Nos anos 80 alguns jovens latinos de Los Angeles começaram a se vestir em um estilo peculiar que eles chamavam de "cholo", frequentemente associado pela imprensa com gangues violentas. Uma jovem dançarina de origem italiana da outra costa dos EUA resolveu fazer a sua própria leitura do estilo das cholas de Los Angeles: maquiagem pesada em volta dos olhos, cabelos repicados, camisetas brancas, suspensórios, calças largas, adereços como colares com cruzes e brincos de argola grande. A tal dançarina transformou-se na toda poderosa Madonna e depois trocou o estilo cholo por uma espécie de pastiche de Marylin Monroe para vender a imagem de "Material Girl".
Nas redes sociais o primeiro ímpeto é julgar: estaria Madonna "certa" ou "errada"? Teria ela o "direito" de se apropriar do visual cholo? Só eu escrevo aqui justamente para fugir dos tribunais das redes sociais e não quero fazer esse papel de juiz dos bons costumes dos outros. Mesmo porque já se vão quase quarenta anos do acontecido.
Hoje Madonna se parece mais com Pabllo Vittar e vive de tocar seus sucessos de outrora em turnês "comemorativas". E hoje o estilo cholo ainda reaparece, sempre meio pasteurizado, quando algum desses programas de TV que idealizam a polícia como sacrossanta defensora da bondade decide escolher para vilões da semana alguma perigosa gangue latina com nomes comos "los locos", "los malos" ou "los diablos".

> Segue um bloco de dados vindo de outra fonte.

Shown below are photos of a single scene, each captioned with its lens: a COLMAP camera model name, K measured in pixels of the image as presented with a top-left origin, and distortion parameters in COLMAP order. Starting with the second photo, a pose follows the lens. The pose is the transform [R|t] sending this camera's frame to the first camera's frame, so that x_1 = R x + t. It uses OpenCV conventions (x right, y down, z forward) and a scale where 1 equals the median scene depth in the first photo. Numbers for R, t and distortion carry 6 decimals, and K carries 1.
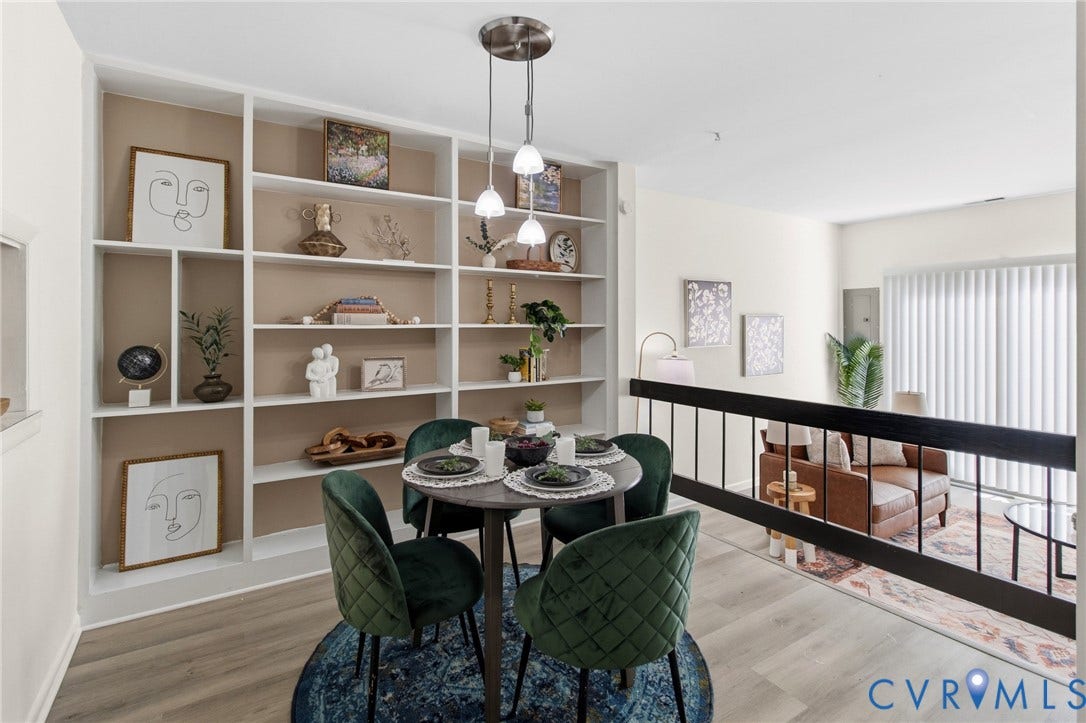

As apropriações continuam, e continuam pelos mais diversas motivos. E acontecem, para ser honesto, numa via de duas mãos. As calças do estilo cholo, por exemplo, eram "Dickies", marca barata criada no norte do Texas nos anos 20 do século passado. Tenho a impressão que no embalo do moralismo das redes sociais há quem acredite piamente que quando "boas" as apropriações devem ser chamadas de "ressignificação" e quando más de "apropriações". Mas as apropriações estão no mundo num estado de permanente confusão moral, feitas por amor e/ou ganância e com e/ou sem oportunismo.